Briefing #22: The ROI of Impossible
AI in 2026 won't be about doing things faster, but doing things we've never done before.
Note: This briefing was originally published on LinkedIn on December 19, 2025. It has been migrated to our new home on Substack to create a complete archive. Multi-format features like video and audio commentary are available for all new briefings published from April 2026 onwards.
There’s a cynicism gripping the market, and it’s not hard to understand why.
For years, the narrative of business has been dominated by a singular focus: delivering shareholder returns by extracting maximum value for minimal effort. This has led to a consumer landscape where it’s easy to feel constantly nickeled and dimed, sold products that feel less durable, and served by systems that prioritize cost-cutting over customer experience.
Now, into this environment, we’ve introduced AI. It maybe isn’t a surprise then that in some corners of the market, the reaction to AI has been one of skepticism.
When companies deploy AI to automate an already frustrating customer service experience, consumers react accordingly. They ask the question: “What exactly am I paying for?” They may see AI not as an innovation, but as the next logical step in a long history of companies trying to do as little as possible.
This is today’s great, unspoken tension. And it’s why the mainstay playbook of business could well be on the cusp of implosion.
I’m reminded of a lesson from early in my career in financial services.

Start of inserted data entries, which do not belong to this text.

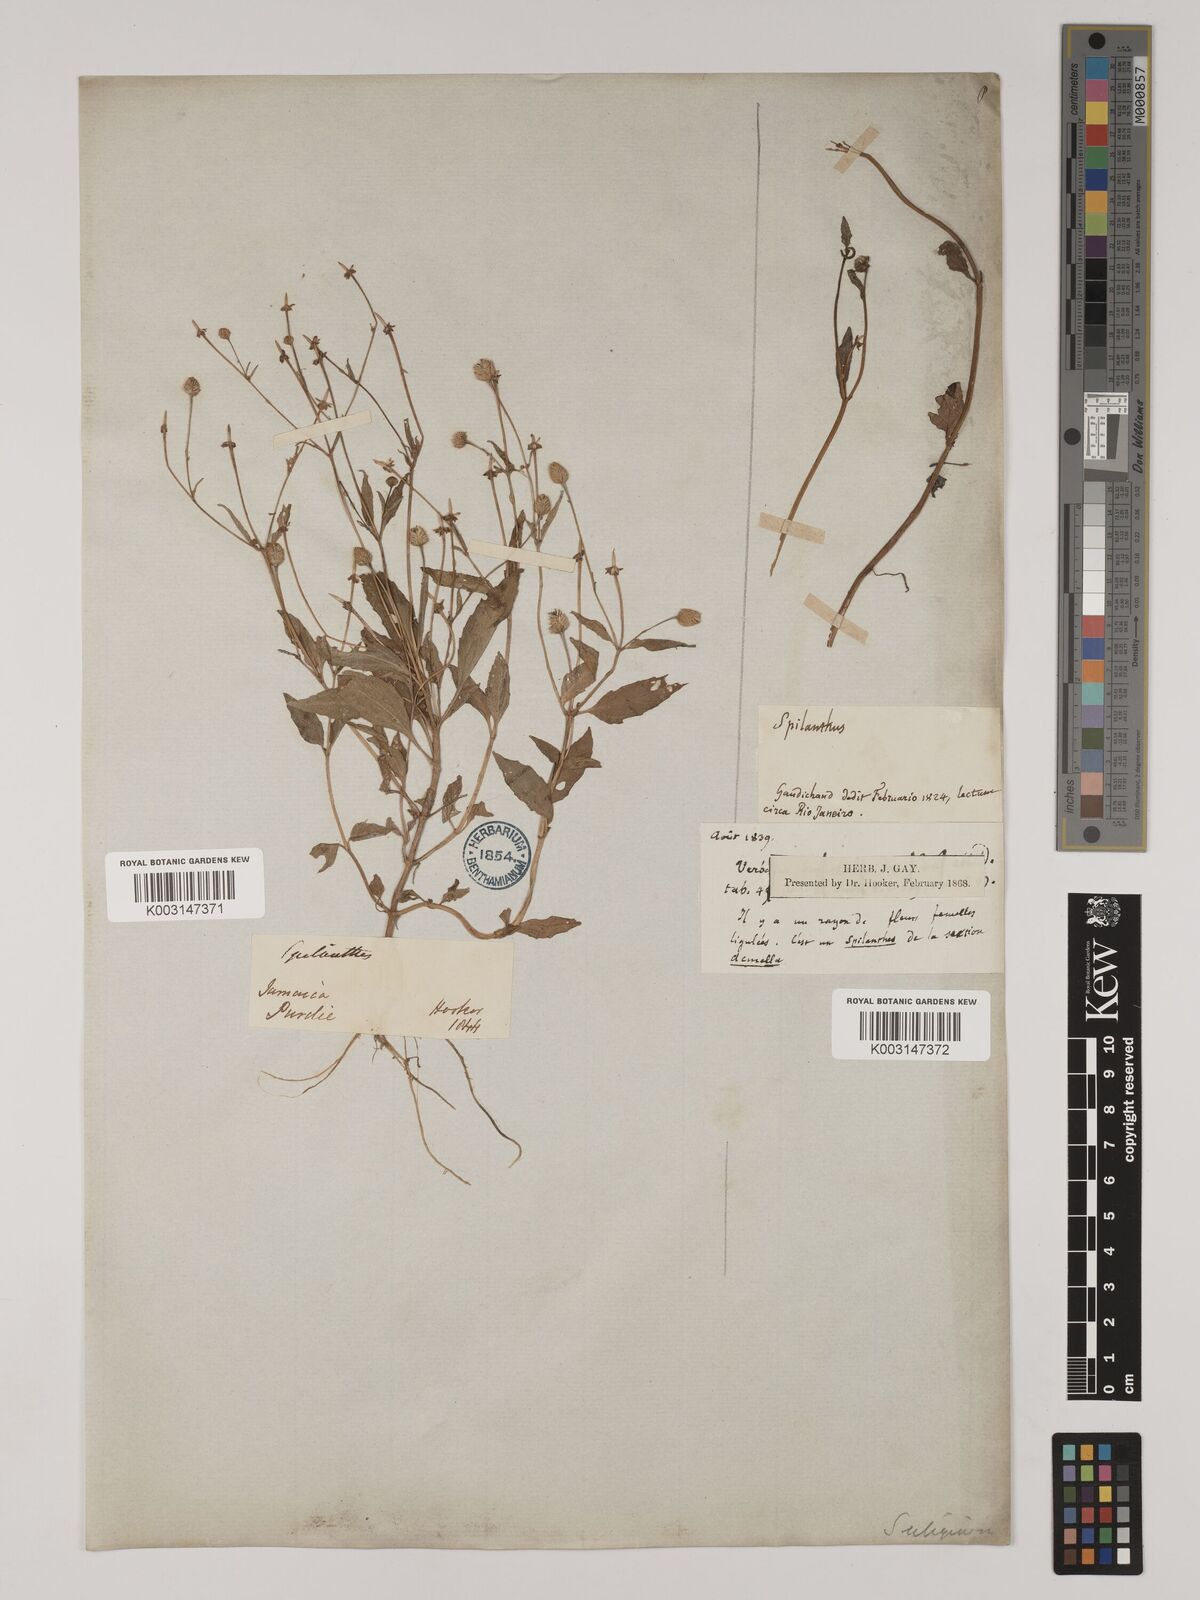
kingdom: Plantae
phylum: Tracheophyta
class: Magnoliopsida
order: Asterales
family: Asteraceae
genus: Acmella
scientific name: Acmella uliginosa
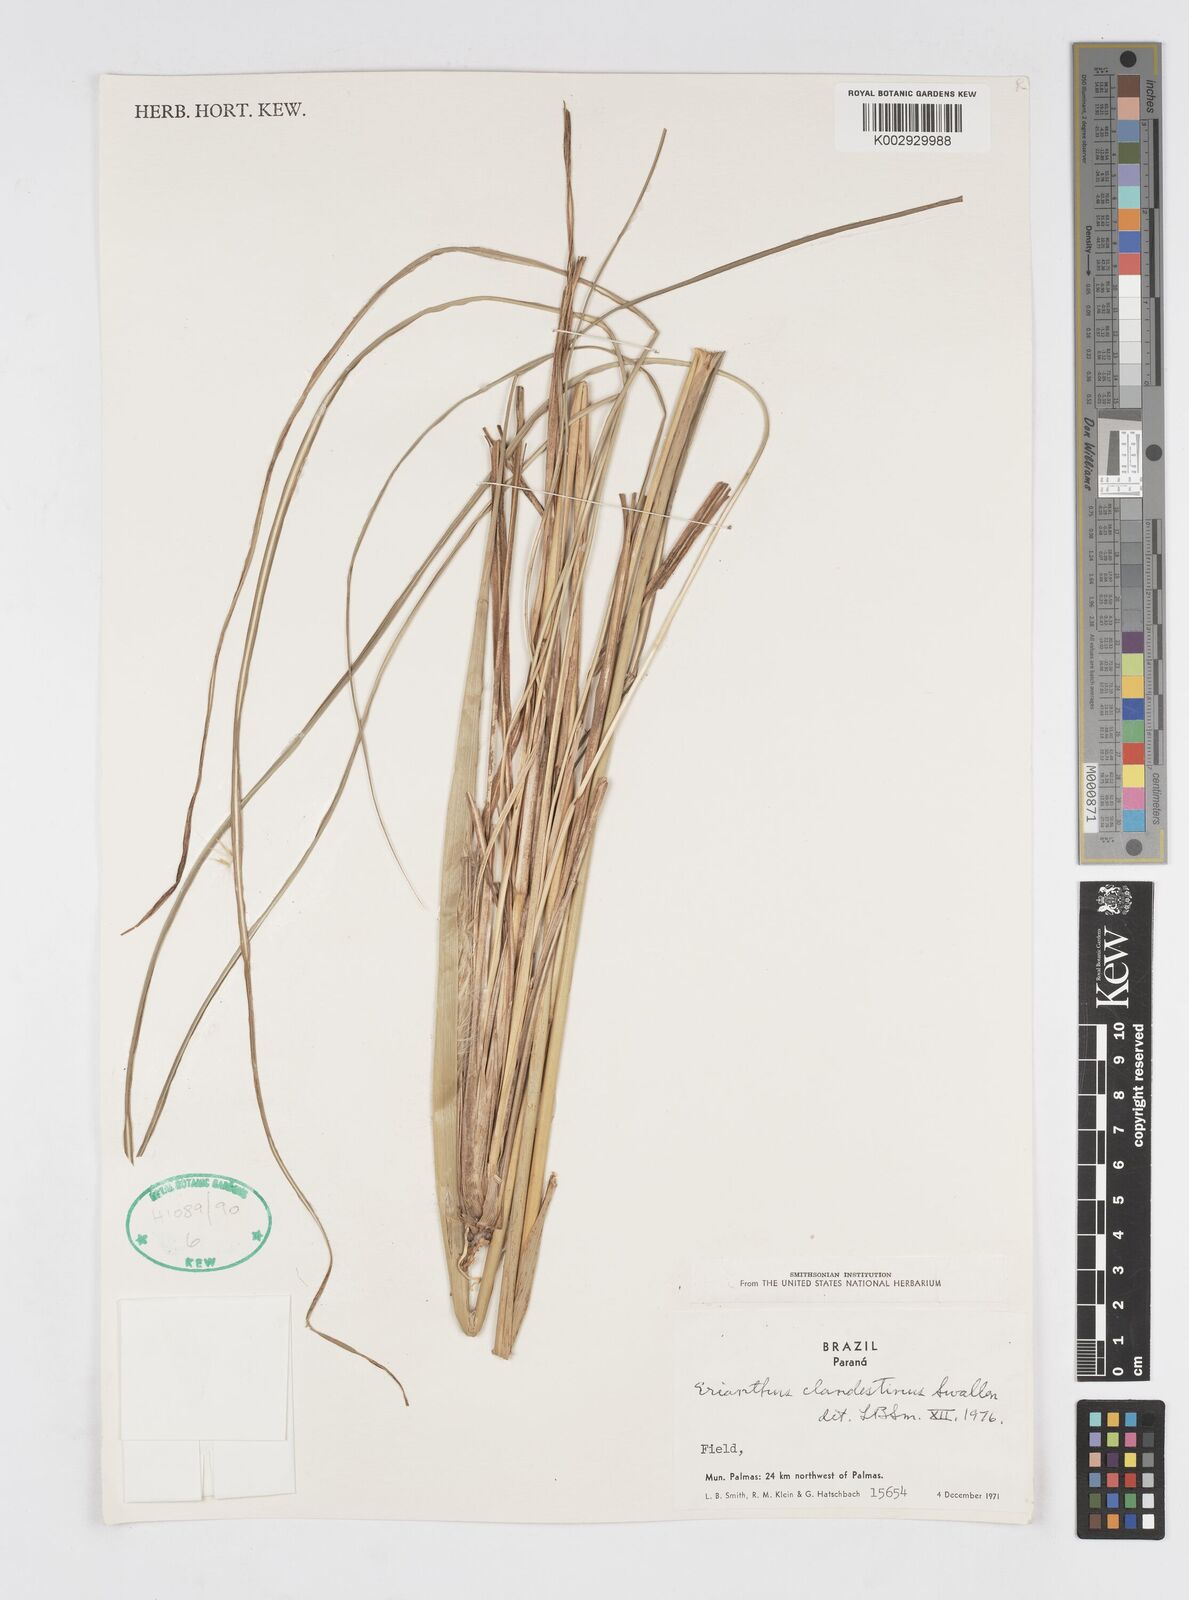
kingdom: Plantae
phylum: Tracheophyta
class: Liliopsida
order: Poales
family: Poaceae
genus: Erianthus
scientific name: Erianthus trinii
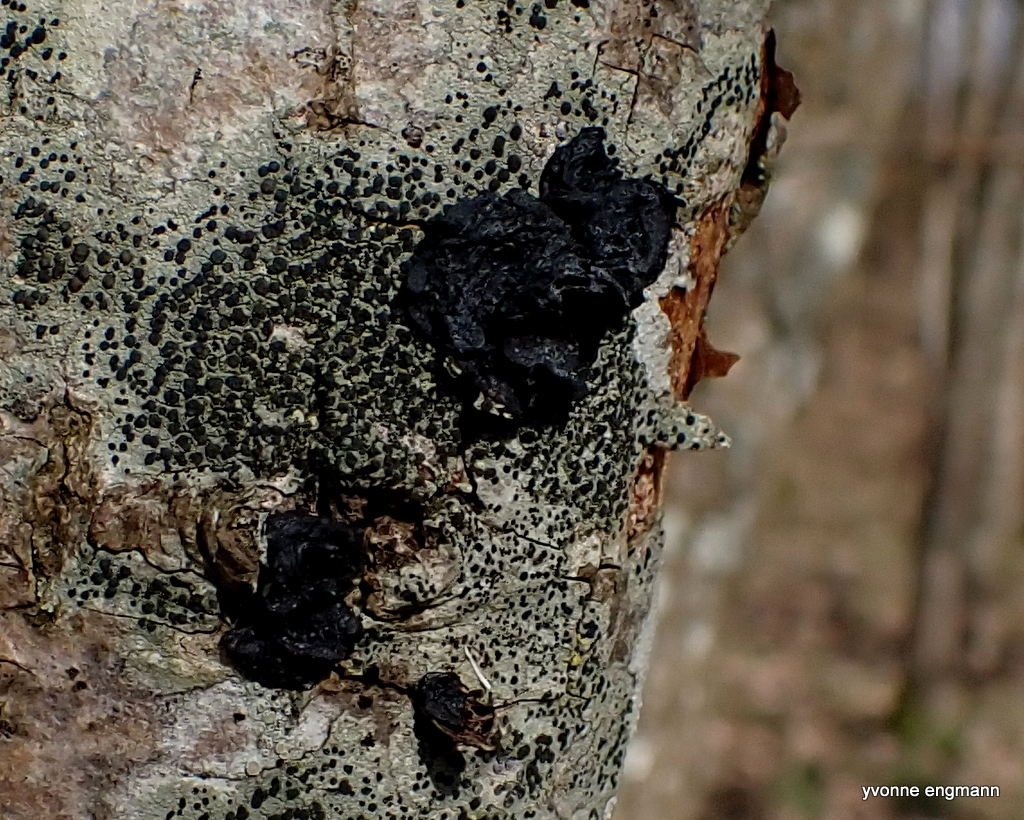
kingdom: Fungi
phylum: Basidiomycota
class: Agaricomycetes
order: Auriculariales
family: Auriculariaceae
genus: Exidia
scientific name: Exidia glandulosa
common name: ege-bævretop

A wise senior leader shared with me that heavily regulated industries, such as banking, are sometimes slow to change because those in charge have become stewards of a system they grew up with. Such leaders have a hard time envisioning a world where the system they were taught to be “the way things are done” might one day no longer exist.
That same dynamic isn’t unique to banking. It’s playing out across every industry today. Leaders are clinging to an outdated playbook, not because it’s effective, but because it’s familiar.
But a new playbook is being written. Its central tenet is not efficiency, but value creation.
The old playbook asked: “How can we optimize this process?”
The new playbook asks: “What new form of value can we create that makes the old process obsolete?”
This is the strategic shift that AI enables. AI is not just a tool for optimization; it’s an engine for imagination. It offers us the chance to partner with a non-human intelligence, a creative collaborator that can help us reframe problems we once thought impossible to solve. It allows us to offload the work we are merely competent at, freeing us to flourish in the areas where we are truly brilliant.
As we head into 2026, the question is not whether we will face challenges — we will. The question is what direction we’ll choose to pursue.
Will we continue to defend pre-AI ways of thinking that are becoming increasingly irrelevant? Or will we embrace the disruption, carve out new ways of doing things, and, in the process, discover new ways to define success?
The future that awaits us will be decided by the clash of these two playbooks. Will we believe the world can never be any different? Or will we believe that the future ahead is what we make of it?
Our only limitations will be the ones we place on ourselves.